SUPPLIED DATA:

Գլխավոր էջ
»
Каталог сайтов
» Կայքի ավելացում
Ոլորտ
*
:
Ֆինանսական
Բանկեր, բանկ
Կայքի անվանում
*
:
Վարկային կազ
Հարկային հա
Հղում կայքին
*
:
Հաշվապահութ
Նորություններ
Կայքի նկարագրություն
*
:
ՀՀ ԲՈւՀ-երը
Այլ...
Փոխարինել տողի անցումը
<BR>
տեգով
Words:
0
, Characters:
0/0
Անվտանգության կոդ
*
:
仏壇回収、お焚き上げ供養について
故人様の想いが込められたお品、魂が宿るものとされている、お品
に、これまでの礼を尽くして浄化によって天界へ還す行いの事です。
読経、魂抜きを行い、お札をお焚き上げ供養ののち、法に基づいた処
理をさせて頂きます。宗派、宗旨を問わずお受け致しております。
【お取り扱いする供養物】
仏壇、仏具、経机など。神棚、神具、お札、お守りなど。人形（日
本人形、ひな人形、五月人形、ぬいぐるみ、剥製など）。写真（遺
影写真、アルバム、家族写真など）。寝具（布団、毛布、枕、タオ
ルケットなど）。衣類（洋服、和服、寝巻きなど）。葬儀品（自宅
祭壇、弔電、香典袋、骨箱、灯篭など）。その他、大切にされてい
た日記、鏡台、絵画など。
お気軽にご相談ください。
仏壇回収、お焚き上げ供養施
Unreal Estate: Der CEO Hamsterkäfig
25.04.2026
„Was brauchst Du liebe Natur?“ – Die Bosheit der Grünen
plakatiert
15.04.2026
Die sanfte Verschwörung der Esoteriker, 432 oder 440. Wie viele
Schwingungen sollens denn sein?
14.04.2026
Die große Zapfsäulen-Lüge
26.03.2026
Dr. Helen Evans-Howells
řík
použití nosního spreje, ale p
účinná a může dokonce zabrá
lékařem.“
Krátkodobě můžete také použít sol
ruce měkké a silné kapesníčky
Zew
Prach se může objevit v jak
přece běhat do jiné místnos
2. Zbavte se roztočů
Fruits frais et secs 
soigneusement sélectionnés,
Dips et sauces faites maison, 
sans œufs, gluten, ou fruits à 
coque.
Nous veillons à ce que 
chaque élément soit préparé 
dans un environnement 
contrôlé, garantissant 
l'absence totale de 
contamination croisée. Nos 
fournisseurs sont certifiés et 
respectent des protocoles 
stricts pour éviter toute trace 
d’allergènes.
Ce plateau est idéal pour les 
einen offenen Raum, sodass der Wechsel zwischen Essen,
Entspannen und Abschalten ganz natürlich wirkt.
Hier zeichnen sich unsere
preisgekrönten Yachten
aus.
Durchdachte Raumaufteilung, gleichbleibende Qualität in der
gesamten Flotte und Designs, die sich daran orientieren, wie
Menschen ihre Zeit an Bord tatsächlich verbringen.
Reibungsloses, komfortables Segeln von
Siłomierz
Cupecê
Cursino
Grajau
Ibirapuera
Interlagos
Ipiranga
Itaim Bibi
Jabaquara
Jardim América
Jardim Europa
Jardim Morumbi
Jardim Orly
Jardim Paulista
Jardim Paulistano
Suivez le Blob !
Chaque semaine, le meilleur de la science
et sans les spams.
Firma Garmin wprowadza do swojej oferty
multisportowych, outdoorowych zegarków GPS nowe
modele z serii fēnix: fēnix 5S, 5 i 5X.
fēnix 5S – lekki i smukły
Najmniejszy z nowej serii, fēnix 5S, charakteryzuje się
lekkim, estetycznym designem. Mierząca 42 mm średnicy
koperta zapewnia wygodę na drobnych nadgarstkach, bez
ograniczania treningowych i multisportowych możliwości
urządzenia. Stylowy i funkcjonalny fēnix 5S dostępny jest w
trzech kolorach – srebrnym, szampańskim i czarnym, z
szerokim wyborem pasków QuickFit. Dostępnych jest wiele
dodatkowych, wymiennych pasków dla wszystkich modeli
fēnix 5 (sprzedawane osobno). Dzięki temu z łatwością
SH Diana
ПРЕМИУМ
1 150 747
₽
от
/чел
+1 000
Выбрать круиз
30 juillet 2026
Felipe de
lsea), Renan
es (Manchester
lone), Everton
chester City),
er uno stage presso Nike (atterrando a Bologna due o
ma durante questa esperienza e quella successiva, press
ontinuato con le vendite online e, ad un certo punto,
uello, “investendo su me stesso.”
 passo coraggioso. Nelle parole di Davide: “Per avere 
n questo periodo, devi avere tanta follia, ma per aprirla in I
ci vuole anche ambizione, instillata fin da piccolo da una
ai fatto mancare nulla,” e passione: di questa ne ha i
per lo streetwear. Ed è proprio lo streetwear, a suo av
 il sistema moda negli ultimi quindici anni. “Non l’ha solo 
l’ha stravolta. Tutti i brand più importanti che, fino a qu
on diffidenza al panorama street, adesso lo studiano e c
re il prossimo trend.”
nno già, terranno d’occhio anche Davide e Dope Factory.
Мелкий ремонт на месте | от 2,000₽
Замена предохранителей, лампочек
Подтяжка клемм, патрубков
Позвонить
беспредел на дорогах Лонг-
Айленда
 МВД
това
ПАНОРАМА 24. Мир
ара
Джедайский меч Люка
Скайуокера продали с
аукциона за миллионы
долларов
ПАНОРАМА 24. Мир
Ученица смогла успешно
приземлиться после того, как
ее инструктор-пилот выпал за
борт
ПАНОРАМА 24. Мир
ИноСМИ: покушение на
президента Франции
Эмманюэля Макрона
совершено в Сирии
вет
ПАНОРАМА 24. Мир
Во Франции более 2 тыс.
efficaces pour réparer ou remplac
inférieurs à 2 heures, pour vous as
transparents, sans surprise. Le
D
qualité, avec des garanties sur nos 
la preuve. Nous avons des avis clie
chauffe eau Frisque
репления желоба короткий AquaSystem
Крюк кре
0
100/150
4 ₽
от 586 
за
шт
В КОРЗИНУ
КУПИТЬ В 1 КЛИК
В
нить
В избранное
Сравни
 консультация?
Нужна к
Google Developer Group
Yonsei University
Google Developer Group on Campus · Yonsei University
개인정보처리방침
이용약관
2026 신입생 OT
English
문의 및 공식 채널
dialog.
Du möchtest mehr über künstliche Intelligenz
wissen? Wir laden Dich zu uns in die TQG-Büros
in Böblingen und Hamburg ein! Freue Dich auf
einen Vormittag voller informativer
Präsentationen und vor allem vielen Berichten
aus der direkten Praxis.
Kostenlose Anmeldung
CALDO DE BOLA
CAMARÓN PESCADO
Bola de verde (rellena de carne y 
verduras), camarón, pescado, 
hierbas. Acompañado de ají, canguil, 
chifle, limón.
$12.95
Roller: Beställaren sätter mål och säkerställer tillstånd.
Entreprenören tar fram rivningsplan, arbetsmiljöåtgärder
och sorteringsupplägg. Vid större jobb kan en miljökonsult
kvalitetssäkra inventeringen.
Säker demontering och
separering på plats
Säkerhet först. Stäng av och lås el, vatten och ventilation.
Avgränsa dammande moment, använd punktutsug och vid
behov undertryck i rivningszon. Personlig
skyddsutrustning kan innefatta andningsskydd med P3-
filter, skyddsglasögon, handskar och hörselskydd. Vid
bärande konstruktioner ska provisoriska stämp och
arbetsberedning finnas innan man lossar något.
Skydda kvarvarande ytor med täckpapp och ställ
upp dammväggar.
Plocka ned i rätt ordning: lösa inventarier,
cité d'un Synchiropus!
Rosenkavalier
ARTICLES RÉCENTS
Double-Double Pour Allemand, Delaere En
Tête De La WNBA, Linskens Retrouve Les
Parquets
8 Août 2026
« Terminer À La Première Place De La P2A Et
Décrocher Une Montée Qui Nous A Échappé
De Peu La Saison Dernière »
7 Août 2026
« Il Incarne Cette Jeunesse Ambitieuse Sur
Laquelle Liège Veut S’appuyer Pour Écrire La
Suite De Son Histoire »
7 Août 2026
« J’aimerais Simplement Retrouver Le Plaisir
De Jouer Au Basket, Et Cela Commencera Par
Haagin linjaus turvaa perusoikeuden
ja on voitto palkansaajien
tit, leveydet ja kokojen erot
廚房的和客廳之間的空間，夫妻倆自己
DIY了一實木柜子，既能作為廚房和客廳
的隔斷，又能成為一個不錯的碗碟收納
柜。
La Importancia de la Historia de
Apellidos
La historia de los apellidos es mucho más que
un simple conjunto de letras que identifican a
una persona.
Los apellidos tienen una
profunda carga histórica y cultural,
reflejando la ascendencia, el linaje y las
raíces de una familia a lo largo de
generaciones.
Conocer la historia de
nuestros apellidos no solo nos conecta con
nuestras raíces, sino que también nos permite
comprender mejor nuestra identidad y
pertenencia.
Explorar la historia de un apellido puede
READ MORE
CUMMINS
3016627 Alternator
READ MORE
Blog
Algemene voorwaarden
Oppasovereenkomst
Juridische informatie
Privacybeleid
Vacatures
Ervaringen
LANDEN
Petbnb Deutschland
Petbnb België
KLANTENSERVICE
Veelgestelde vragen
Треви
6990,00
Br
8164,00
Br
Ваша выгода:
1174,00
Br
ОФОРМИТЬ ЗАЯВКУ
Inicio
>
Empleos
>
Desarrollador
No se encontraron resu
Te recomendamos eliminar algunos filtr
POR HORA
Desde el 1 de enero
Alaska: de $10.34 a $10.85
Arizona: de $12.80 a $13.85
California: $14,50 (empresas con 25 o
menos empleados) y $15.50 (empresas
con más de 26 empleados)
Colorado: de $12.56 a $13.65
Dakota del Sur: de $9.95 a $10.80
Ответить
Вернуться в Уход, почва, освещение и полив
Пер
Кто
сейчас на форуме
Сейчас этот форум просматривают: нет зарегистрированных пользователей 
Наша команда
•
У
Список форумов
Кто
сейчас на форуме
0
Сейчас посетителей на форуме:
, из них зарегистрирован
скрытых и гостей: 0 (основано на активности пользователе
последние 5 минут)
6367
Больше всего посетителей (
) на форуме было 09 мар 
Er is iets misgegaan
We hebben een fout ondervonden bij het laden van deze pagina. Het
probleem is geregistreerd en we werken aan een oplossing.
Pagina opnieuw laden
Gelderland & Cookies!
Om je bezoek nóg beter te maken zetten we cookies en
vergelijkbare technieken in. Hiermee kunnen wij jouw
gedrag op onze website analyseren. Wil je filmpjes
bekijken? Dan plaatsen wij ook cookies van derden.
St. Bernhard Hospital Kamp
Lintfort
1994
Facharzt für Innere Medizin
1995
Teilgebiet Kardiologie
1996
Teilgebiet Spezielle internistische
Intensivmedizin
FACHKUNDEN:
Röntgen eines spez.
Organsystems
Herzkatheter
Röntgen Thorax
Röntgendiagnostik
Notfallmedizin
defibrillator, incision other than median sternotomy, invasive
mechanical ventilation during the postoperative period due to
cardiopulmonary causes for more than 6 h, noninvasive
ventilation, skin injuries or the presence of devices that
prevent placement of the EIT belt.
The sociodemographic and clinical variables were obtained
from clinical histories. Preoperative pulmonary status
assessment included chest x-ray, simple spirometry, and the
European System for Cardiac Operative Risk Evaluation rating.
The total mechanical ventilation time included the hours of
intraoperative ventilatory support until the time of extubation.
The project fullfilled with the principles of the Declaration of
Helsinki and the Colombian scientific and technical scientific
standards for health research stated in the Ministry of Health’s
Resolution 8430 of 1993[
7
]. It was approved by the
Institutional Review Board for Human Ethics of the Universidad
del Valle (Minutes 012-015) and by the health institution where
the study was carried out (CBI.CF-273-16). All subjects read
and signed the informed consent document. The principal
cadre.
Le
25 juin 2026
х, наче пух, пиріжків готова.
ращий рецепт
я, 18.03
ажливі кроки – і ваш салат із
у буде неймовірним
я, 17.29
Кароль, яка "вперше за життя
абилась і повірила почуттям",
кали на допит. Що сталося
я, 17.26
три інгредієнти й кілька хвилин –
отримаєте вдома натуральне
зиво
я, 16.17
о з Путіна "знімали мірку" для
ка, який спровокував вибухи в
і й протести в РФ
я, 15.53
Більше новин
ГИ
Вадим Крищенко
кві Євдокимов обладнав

WHAT YOU WILL DO: Take the line containing "Facharzt für Innere Medizin" as the first line and the last line of the data above as the final one. Write out these lines and all between them exactly.

SOLUTION TO THIS TASK:
Facharzt für Innere Medizin
1995
Teilgebiet Kardiologie
1996
Teilgebiet Spezielle internistische
Intensivmedizin
FACHKUNDEN:
Röntgen eines spez.
Organsystems
Herzkatheter
Röntgen Thorax
Röntgendiagnostik
Notfallmedizin
defibrillator, incision other than median sternotomy, invasive
mechanical ventilation during the postoperative period due to
cardiopulmonary causes for more than 6 h, noninvasive
ventilation, skin injuries or the presence of devices that
prevent placement of the EIT belt.
The sociodemographic and clinical variables were obtained
from clinical histories. Preoperative pulmonary status
assessment included chest x-ray, simple spirometry, and the
European System for Cardiac Operative Risk Evaluation rating.
The total mechanical ventilation time included the hours of
intraoperative ventilatory support until the time of extubation.
The project fullfilled with the principles of the Declaration of
Helsinki and the Colombian scientific and technical scientific
standards for health research stated in the Ministry of Health’s
Resolution 8430 of 1993[
7
]. It was approved by the
Institutional Review Board for Human Ethics of the Universidad
del Valle (Minutes 012-015) and by the health institution where
the study was carried out (CBI.CF-273-16). All subjects read
and signed the informed consent document. The principal
cadre.
Le
25 juin 2026
х, наче пух, пиріжків готова.
ращий рецепт
я, 18.03
ажливі кроки – і ваш салат із
у буде неймовірним
я, 17.29
Кароль, яка "вперше за життя
абилась і повірила почуттям",
кали на допит. Що сталося
я, 17.26
три інгредієнти й кілька хвилин –
отримаєте вдома натуральне
зиво
я, 16.17
о з Путіна "знімали мірку" для
ка, який спровокував вибухи в
і й протести в РФ
я, 15.53
Більше новин
ГИ
Вадим Крищенко
кві Євдокимов обладнав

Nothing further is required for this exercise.